If I declare a class instance with no name, will it stay in memory?

Question

I have the following code (I'll skip includes and what have you):

main.cpp

std::vector <actor> actors;
int main() {
    actor (2, 3);
}

actor.h

class actor
{
public:
    int x, y;
    actor(int, int);
};

actor.cpp

extern std::vector <actor> actors;
actor::actor(int x, int y)
{
    actor::x = x;
    actor::y = y;
    actors.push_back(*this);
}

Will the line:

    actor (2, 3)

actually create an instance of an actor apart from the one being pushed to the actors vector?

Note: If the code doesn't compile, ignore any mistakes. The actual code does compile, but is too convoluted to actually paste here.

Answer 1

Will the line:

actor (2, 3)

actually create an instance of an actor apart from the one being pushed to the actors vector?

Yes. actor(2, 3) will create a temporary object of type actor, unless it’s part of an expression that is unevaluated¹. In the constructor of this temporary, a copy (of *this) will be pushed onto the stack (but note once again that in an unevaluated expression the constructor will of course not be called).

At the end of the expression which contains actor(2, 3), the temporary will be destroyed. The vector copy will remain untouched.

---

¹ An unevaluated expression is an expression inside a sizeof(…), typeid(…), decltype(…) or noexcept(…) expression.

Answer 2

It stays "alive" for the duration of the evaluation of the expression which it is a part of and is automatically disposed right after.

Example:

actor(2,3); // created and immediately destroyed
actor(2,3)->act(); // created, then acts, then destroyed
std::cout << actor(2,3) << std::endl; // created, streamed, destroyed

Gotcha (never do this)

actor const& shoot_myself(actor const& a) { return a; }
...
actor const& a = shoot_myself(actor(2,));
a->act(); // "segmentation fault / core dumped"

Answer 3

You forgot to place a semicolon in the end of the statement

actor (2, 3)

There must be

actor(2, 3);

A temporary object created in this line will be deleted in the same line when the control will be passed to the next statement. Its copy (the copy of the object) will be pushed by the constructor in the vector.

As the result you will have only one object of type actor that is in the vector.

You could keep the temporary object if you would define a const reference initialized by this object. For example

const actor &ar = actor( 2, 3 );

In this case you had two objects of type actor one that will be pushed in the vector and this temporary object that will be refered to by the const reference.

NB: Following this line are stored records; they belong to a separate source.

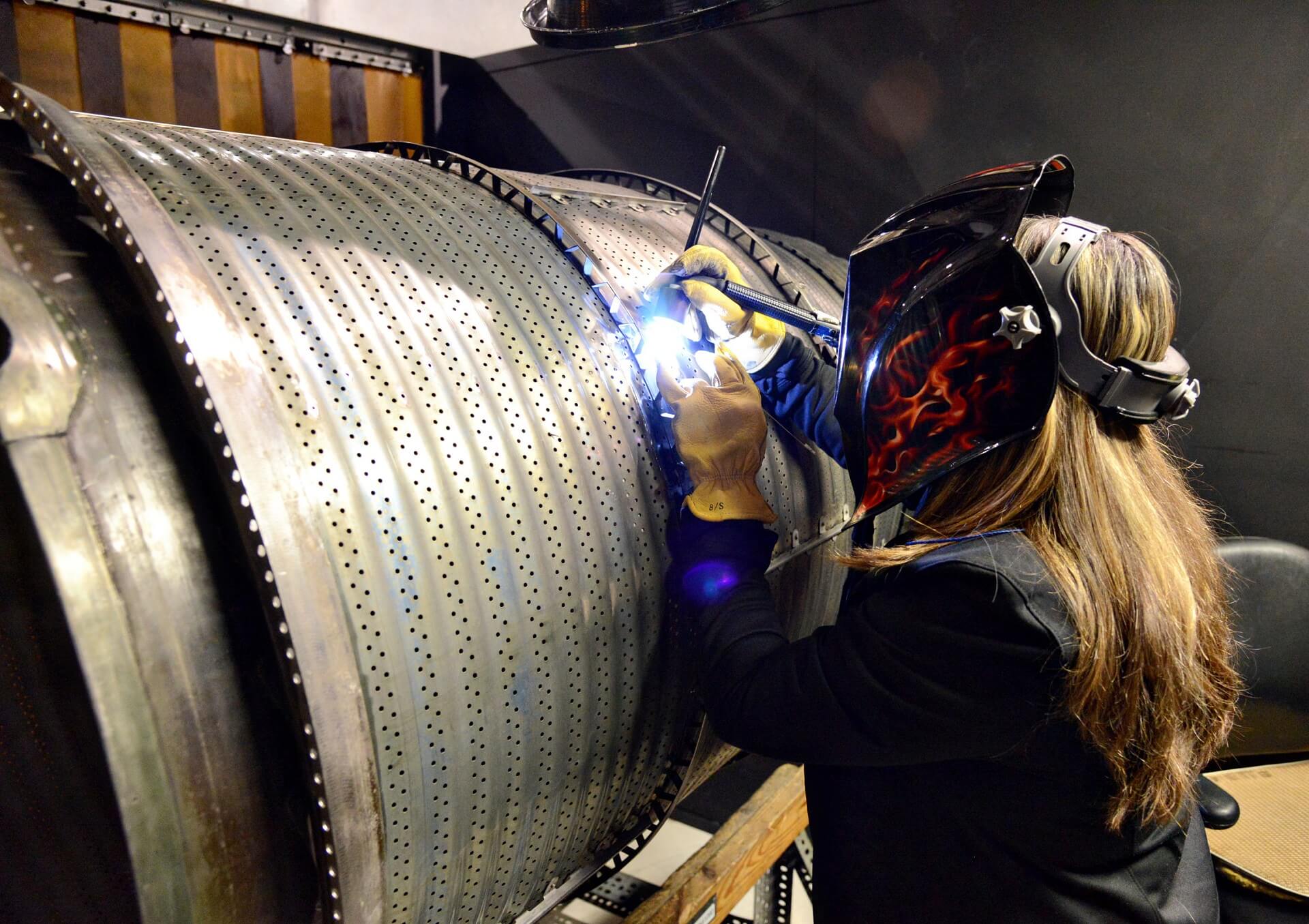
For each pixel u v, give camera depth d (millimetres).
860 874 828
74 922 801
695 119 2191
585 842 981
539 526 806
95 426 602
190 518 646
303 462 652
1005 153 1892
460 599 732
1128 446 697
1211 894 809
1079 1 1747
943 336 672
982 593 639
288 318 709
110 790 654
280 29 1938
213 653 645
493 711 765
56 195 719
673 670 965
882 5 1926
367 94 2184
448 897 792
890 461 721
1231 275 1740
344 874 665
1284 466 1763
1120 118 1769
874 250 765
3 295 577
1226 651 748
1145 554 648
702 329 1032
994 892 755
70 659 618
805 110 2062
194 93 1819
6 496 598
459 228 951
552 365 883
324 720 629
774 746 736
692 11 1013
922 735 670
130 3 1674
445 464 748
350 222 851
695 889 1248
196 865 640
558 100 2336
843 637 712
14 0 1523
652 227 1287
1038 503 676
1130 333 651
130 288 688
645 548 912
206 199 763
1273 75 1616
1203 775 1471
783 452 1160
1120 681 638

Here is an example that demonstrates what was said.

#include <iostream>
#include <vector>


struct A
{
    int x, y;
    A (int, int);
};

std::vector<A> v;

A::A( int x, int y ) : x( x ), y( y )
{
    v.push_back( *this );   
}

int main() 
{
    const A &ra = A( 2, 3 );

    std::cout << "ra.x = " << ra.x << ", ra.y = " << ra.y << std::endl;
    std::cout << "v[0].x = " << v[0].x << ", v[0].y = " << v[0].y << std::endl;

    return 0;
}

The output is

ra.x = 2, ra.y = 3
v[0].x = 2, v[0].y = 3

In this example the program outputs values of two different objects.